Help exporting my fine-tuned Chatterbox Multilingual to ONNX (new language)
Hi everyone,
I fine-tuned Chatterbox Multilingual (PyTorch) with my own dataset to support an additional language (e.g., fa / Persian), and the fine-tuned model works correctly in PyTorch inference.
Now I want to export my fine-tuned model to ONNX, ideally in the same format/layout as this repo, which provides multiple ONNX graphs (e.g. speech_encoder.onnx, embed_tokens.onnx, conditional_decoder.onnx, and several language_model*.onnx variants like fp16/q4).
Hugging Face
Goal
Export the fine-tuned model to ONNX for fast inference (onnxruntime).
Match this repo’s structure (multiple ONNX components + optional fp16/quantized variants).

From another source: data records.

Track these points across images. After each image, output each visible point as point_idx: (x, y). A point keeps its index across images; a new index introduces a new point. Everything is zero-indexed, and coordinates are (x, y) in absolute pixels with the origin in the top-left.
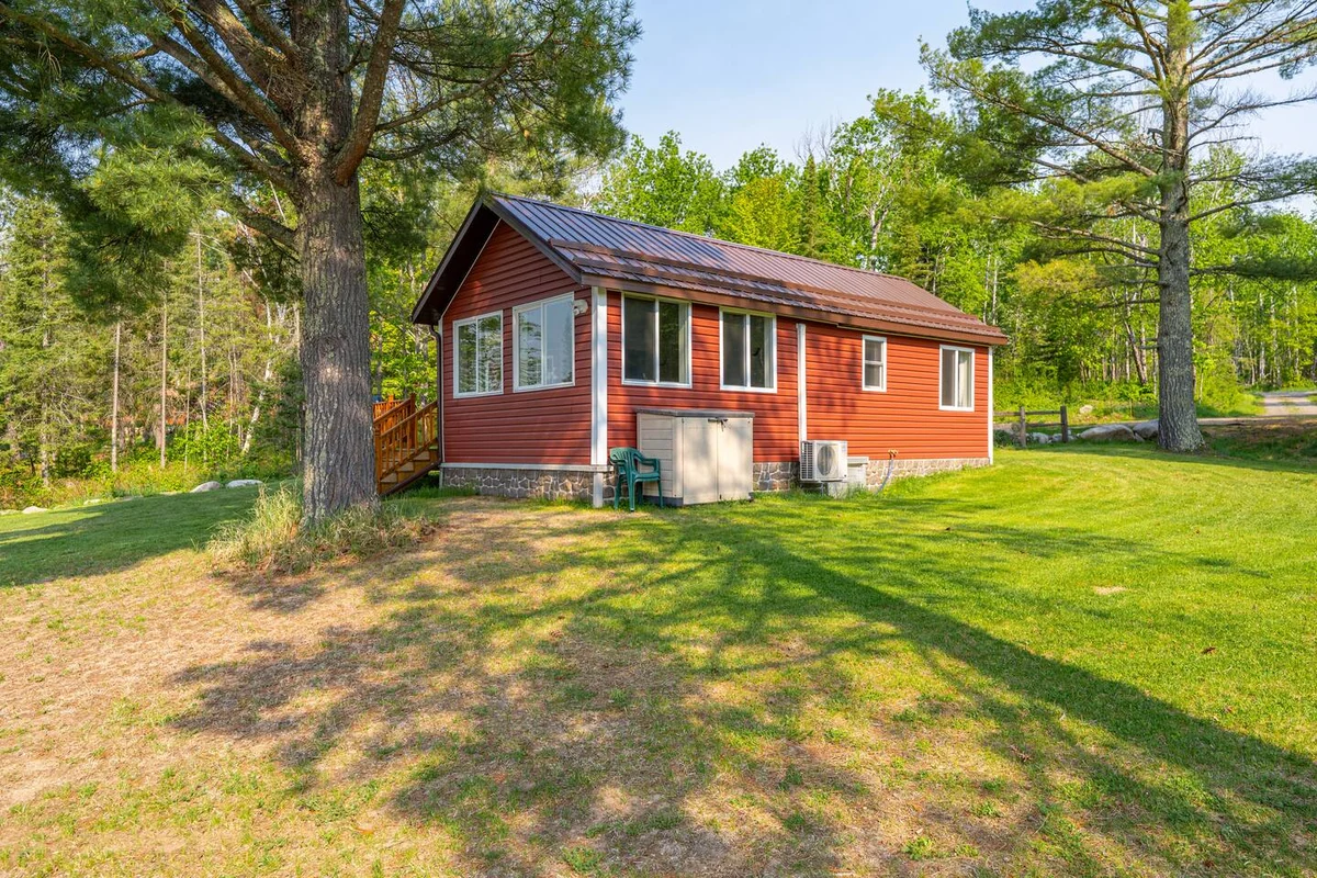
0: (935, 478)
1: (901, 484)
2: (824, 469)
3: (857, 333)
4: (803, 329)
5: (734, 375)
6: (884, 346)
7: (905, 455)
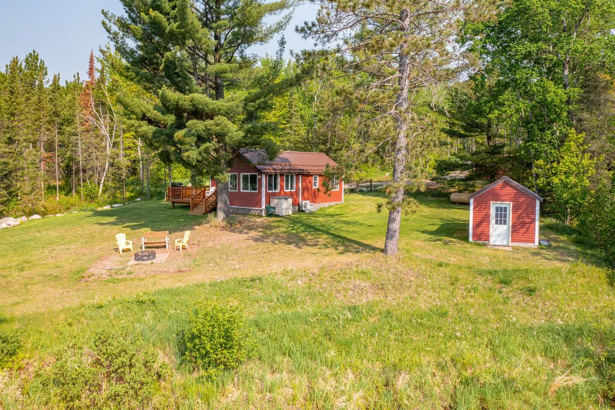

If possible, keep dynamic shapes where supported.
What I tried
optimum-cli export onnx (generic export)
torch.onnx.export (manual export)
…but I’m not sure how to reproduce the same split-graph pipeline used here (LM split + decoder + embeddings, plus fp16/q4 variants)
Questions
What is the recommended export pipeline to reproduce this repo’s ONNX artifacts (speech_encoder, embed_tokens, conditional_decoder, language_model*)?
Hugging Face
For a new language, do I need to update tokenizer.json / tokenizer_config.json / generation_config.json as well, and is there any special handling for language tokens?
Hugging Face
Which parts typically change with language fine-tuning — do I need to re-export all ONNX components or only the language model pieces?
Any tips for validating correctness (PyTorch vs ONNX outputs) + known gotchas (unsupported ops, dynamic axes, etc.)?